Mayor Bill de Blasio signs the bill to increase regulations on the commercial waste industry. Photo courtesy of the Mayor’s Office.

Mayor Bill de Blasio signs the bill to increase regulations on the commercial waste industry. Photo courtesy of the Mayor’s Office.

By Victoria Merlino

The private garbage carting industry, which Southeast Queens residents say clog their streets and lower their air quality, will soon operate under various new restrictions, after Mayor Bill de Blasio signed regulations into law Wednesday. 

Last month, the City Council passed a bill to separate the city into commercial waste zones where only a handful of carting companies could operate. The law puts restrictions on the more than 90 largely unregulated companies that truck millions of tons of trash per year from restaurants and other businesses around the city to stations in Southeast Queens, Brooklyn and the Bronx.
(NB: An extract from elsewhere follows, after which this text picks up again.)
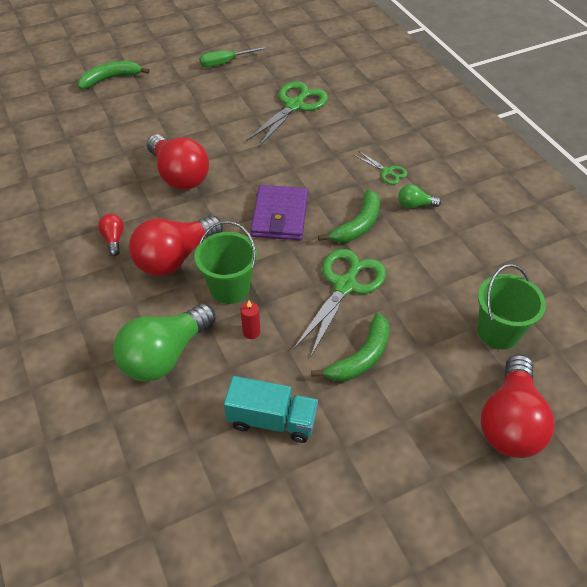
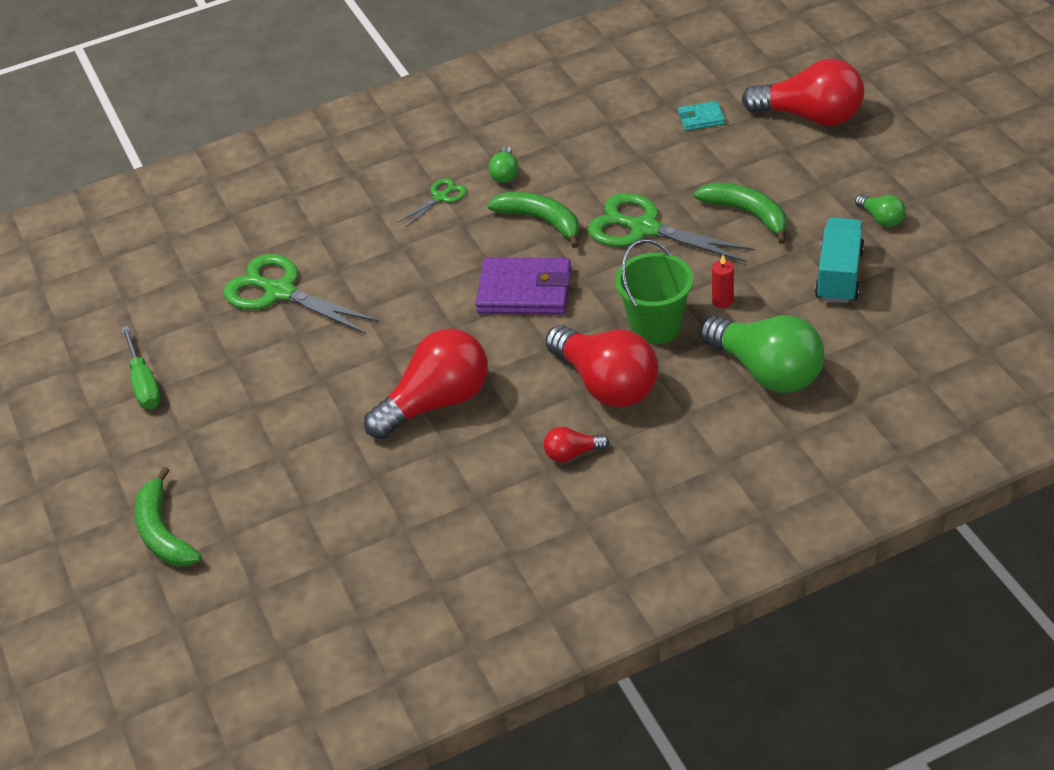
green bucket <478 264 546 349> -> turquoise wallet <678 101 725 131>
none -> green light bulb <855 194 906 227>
The industry is separate from the city-run Department of Sanitation, which handles residential garbage.

Some drivers hit more than 1,000 stops per route, and critics said they often took dangerous shortcuts. They also questioned the industry’s ability to be environmentally sustainable. 

“Today’s bill signing doesn’t just mark a new day for commercial waste hauling,” de Blasio said in a statement. “It’s a new day for New York’s Green New Deal, showing that we can create good-paying jobs while drastically reducing pollution and emissions.”

The bill was championed by Queens and Brooklyn Councilmember Antonio Reynoso, the chair of the Committee on Sanitation and Solid Waste Management.

“Under a commercial waste zones system, vehicle miles traveled will be drastically reduced, companies will be required to provide training to workers, and haulers will be incentivized to make critical investments in modern recycling, composting, and transfer station infrastructure,” he said in a statement. “The transformation of this industry will have life changing impacts for workers, community members, and our environment.”